Gli antichi giochi olimpici si chiamano così perché si svolsero ad Olimpia, in Grecia, nell’Elide (Peloponneso) e il centro fu la sede di un santuario. Cominciarono nel 776 avanti Cristo con una gara di corsa. Poi vennero aggiunte altre discipline – pugilato, lotta e pentathlon – e s’ampliò la partecipazione in ambito panellenico. Sorse così la tregua olimpica, ovvero la sosta d’armi per tutto il periodo delle gare tra le città-Stato in guerra. Questi agoni cessarono nel 393 dell’era cristiana, per decisione dell’Imperatore dei romani, Teodosio I, quel baciapile influenzato da Ambrogio di Milano. Fu quello il Medioevo, cioè un’età senza tregue, quando il Cristianesimo tese ad assicurare la pace interiore nelle anime e negli spiriti, ma non degli straziati corpi fisici. Gli atleti antichi scandalizzarono alcuni cristiani, perché si esibirono nudi e sani.

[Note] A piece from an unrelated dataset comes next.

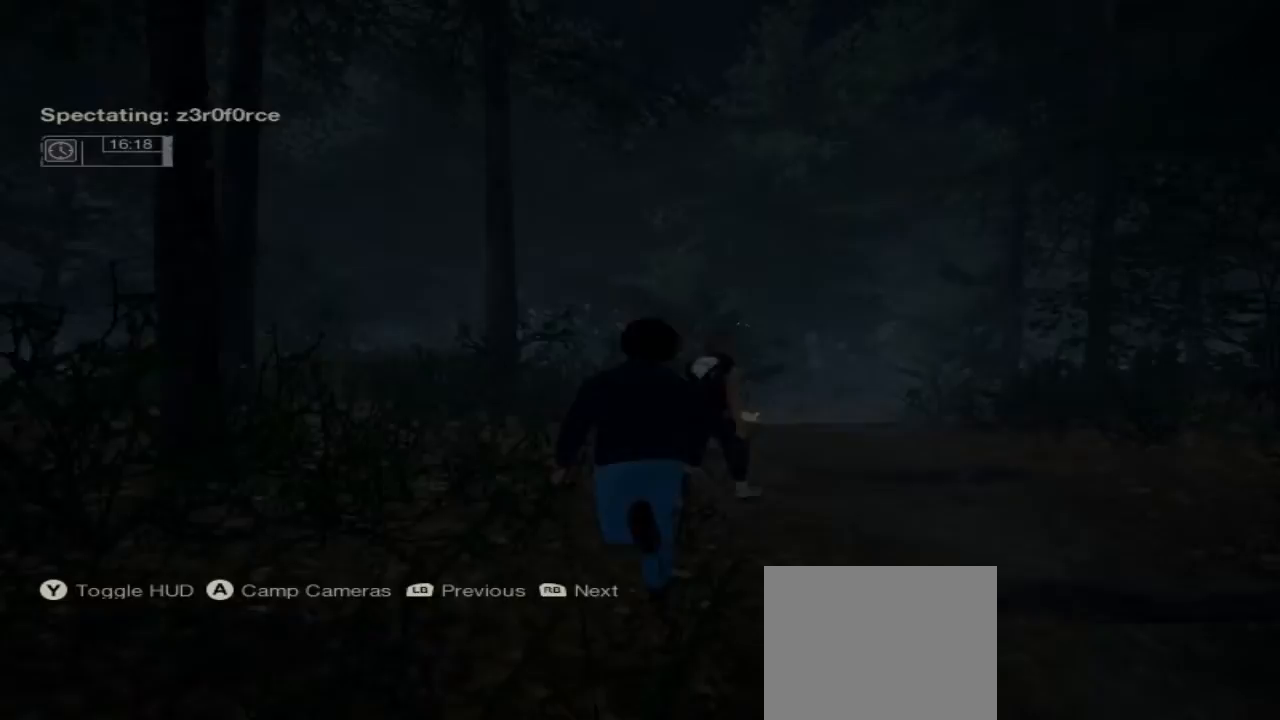
{"buttons": [], "left_stick": "center", "right_stick": "center", "events": []}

Con l’età liberale emerse qualcosa di non ben compreso relativamente all’incarnazione del Cristo. L’antico mens sana in corpore sano è la realtà esteriore dell’interiore spiritus et anima sanæ faciunt corpore sano. I tanti fanatici della Santa Sindone non rilevavano a sufficienza come quel corpo, oltre a portare evidenti segni di martirio, fosse vigoroso, proporzionato, virile, “bello”. In un periodo nel quale l’Impero Britannico fu al vertice della civiltà, qualunque competizione agonistica assunse il nome di sport. Del resto, in Inghilterra, si svolsero gare chiamate Olimpiadi già nel XVII secolo.

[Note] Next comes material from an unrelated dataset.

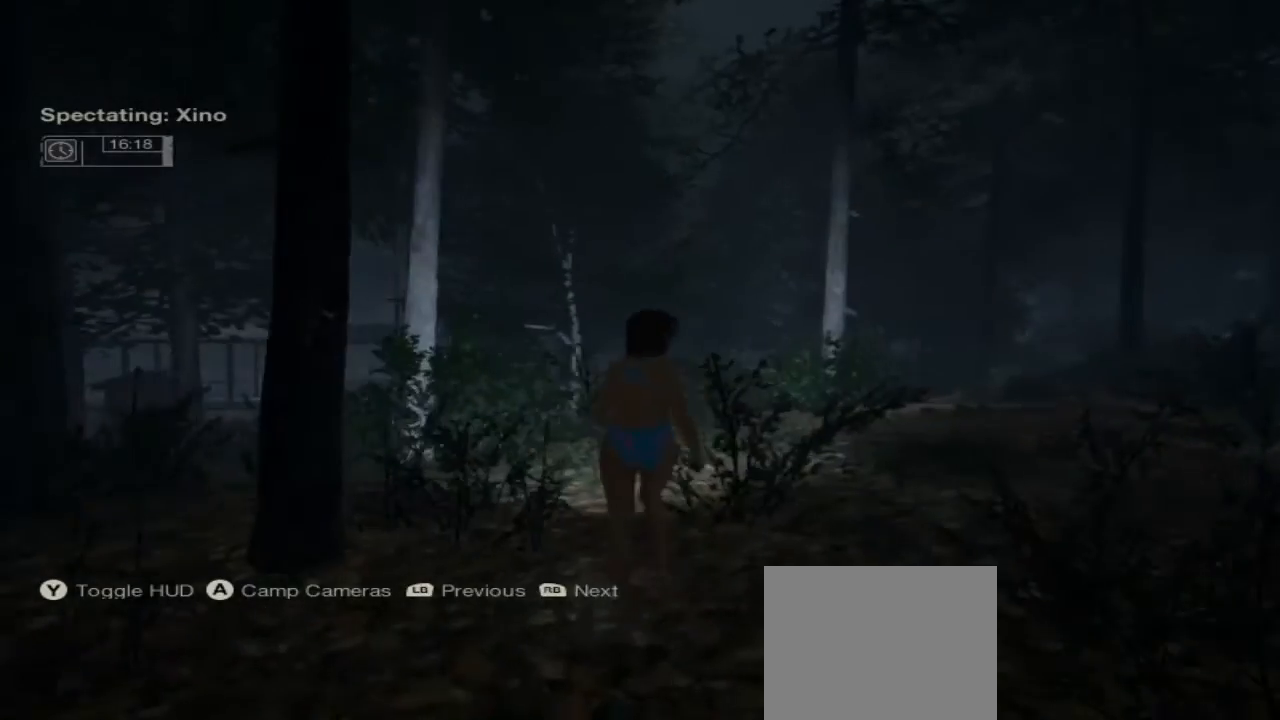
{"buttons": [], "left_stick": "center", "right_stick": "center", "events": []}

In Francia si tennero le Olimpiadi della Repubblica nel 1796, 1797 e 1798. Alla fine del diciannovesimo secolo, il barone Pierre de Coubertin si ripropose d’istituire i Giochi olimpici tra gli atleti degli Stati del consesso internazionale. Le prime Olimpiadi moderne si svolsero in Grecia, ad Atene: correva l’anno 1896. Nell’occasione, dovevano gareggiare gli atleti dilettanti. Il barone fu molto utopista. Figuratevi, ritenne il calcio lo sport dilettantistico per eccellenza. Per praticarlo bastava una palla e un campo. Non necessitava di nulla di dispendioso, come accadeva per esempio per l’equitazione, visto che per praticarla occorreva possedere cavalli e selle. Nel calcio no: una palla, un campo, due porte facilmente collocabili e linee tracciabili con poco. Nessuna spesa. Se il suo spirito è consapevole nell’essenza in una dimensione dalla quale la materia è osservabile, e se vedesse l’attuale calciomercato, sarebbe in un vero inferno.

Anche altri agoni ammessi alle Olimpiadi si sono parecchio allontanati dal dilettantismo. Resta quel residuo di tregua olimpica, costituito dal gareggiare di atleti d’ogni nazione e color di pelle, qualunque sia il sistema d’alleanze nella quale militano gli Stati di cui sono cittadini, anche se in guerra tra loro. È vero, le Olimpiadi non furono organizzate durante le due Guerre mondiali del Novecento. Quella di Berlino del 1936, anche se i nazisti l’allestirono per propaganda, vide tra i vincitori alcuni atleti non in armonia con il suprematismo razziale. L’Unione sovietica, per propugnare il comunismo, dal 1928 al 1956 organizzò delle proprie Spartachiadi. Già dal 1952, però, partecipò ai Giochi olimpici.

Adesso, il Governo ucraino minaccia di non far partecipare alle prossime Olimpiadi di Parigi (2024) i propri atleti, nel caso in cui dovessero concorrere, in qualunque forma, con i russi. La Federazione Russa, è vero, ha ancora in corso un tentativo d’invasione dell’Ucraina, cominciato circa un anno fa. L’accettazione di quel residuo di pace olimpica, costituito dalla presenza ai Giochi di atleti di nazioni in guerra tra loro, è un principio fondamentale di civiltà liberale negli agoni ginnici. Gli ucraini hanno il diritto-dovere di resistere agli invasori e di ricacciarli. Noi, come Italia, Unione europea ed Alleanza atlantica, dobbiamo aiutarli con armi e altre risorse. Ma quando minacciano di venir meno a certe prerogative, dobbiamo opporci. Gli eroi sono sportivi, non tifosi.